Ah, now this is what I have suspected (or hoped!) for quite some time: curcumin may be barely detectable in the bloodstream, but that doesn’t mean that it isn’t working on some different level…This thought seems to be confirmed by the following: It has been suggested previously that systemic levels of drug may not reflect drug levels actually present in tissues of interest. Although at least one study has examined curcumin levels in colon tissue of mice after oral administration, few, if any, studies have analyzed curcumin or curcumin metabolites in malignant human tissues. This is important: few, if any, studies have analyzed curcumin or curcumin metabolites in malignant human tissues.
The study continues with an unwelcome bit of news: However, the researchers add that even though the levels of NF-kB and COX-2 were decreased by curcumin, this did not translate into a clinical response. Bummer…
Conclusion: as we know, oral curcumin is well tolerated at doses for of 8 grams for up to 18 months (in my case, much longer than that!). And, even though our body doesn’t absorb it very well, biological activity is evident. This is an important statement.
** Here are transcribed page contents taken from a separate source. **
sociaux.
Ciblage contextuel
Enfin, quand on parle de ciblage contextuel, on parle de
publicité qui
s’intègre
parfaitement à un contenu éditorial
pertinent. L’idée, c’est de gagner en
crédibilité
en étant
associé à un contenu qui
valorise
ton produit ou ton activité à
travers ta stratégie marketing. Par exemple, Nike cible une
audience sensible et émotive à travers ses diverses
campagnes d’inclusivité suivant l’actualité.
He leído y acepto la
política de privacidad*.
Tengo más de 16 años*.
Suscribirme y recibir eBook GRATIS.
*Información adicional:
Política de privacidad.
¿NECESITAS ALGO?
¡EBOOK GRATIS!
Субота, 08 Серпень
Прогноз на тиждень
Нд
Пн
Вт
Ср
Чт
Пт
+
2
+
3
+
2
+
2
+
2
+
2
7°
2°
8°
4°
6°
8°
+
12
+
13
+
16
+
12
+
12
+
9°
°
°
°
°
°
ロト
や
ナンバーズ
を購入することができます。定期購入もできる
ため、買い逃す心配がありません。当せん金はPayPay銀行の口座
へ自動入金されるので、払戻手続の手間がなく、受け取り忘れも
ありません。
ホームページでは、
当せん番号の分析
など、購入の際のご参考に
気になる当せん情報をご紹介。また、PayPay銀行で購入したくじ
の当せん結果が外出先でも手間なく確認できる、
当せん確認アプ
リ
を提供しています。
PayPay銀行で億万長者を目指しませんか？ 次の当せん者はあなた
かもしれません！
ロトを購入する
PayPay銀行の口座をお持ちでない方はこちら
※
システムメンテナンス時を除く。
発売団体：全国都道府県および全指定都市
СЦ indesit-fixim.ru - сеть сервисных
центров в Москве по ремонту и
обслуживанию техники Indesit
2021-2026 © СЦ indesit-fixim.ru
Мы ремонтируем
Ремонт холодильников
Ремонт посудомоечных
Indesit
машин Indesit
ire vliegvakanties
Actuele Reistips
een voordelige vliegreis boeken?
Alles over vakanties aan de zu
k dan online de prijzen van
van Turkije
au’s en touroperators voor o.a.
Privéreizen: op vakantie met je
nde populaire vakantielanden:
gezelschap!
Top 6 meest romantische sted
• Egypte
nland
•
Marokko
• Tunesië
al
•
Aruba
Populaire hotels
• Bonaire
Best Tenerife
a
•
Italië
The problem as far as pancreatic cancer is concerned is that higher levels of exposure need to be achieved. Curcumin is hydrophobic and therefore cannot be given i.v. However, because it is lypophilic, it can be encapsulated in a liposome, and such a preparation would allow i.v. administration, leading presumably to higher circulating levels of curcumin. Lipophilic…meaning that it dissolves in fats and oils. Okay, we already knew that, but read the following:
The researchers suggest that liposomal curcumin or other better formulations of curcumin may provide more consistent blood levels with better pharmacologic effect. And, (drum roll) they are developing liposomal curcumin for clinical trials.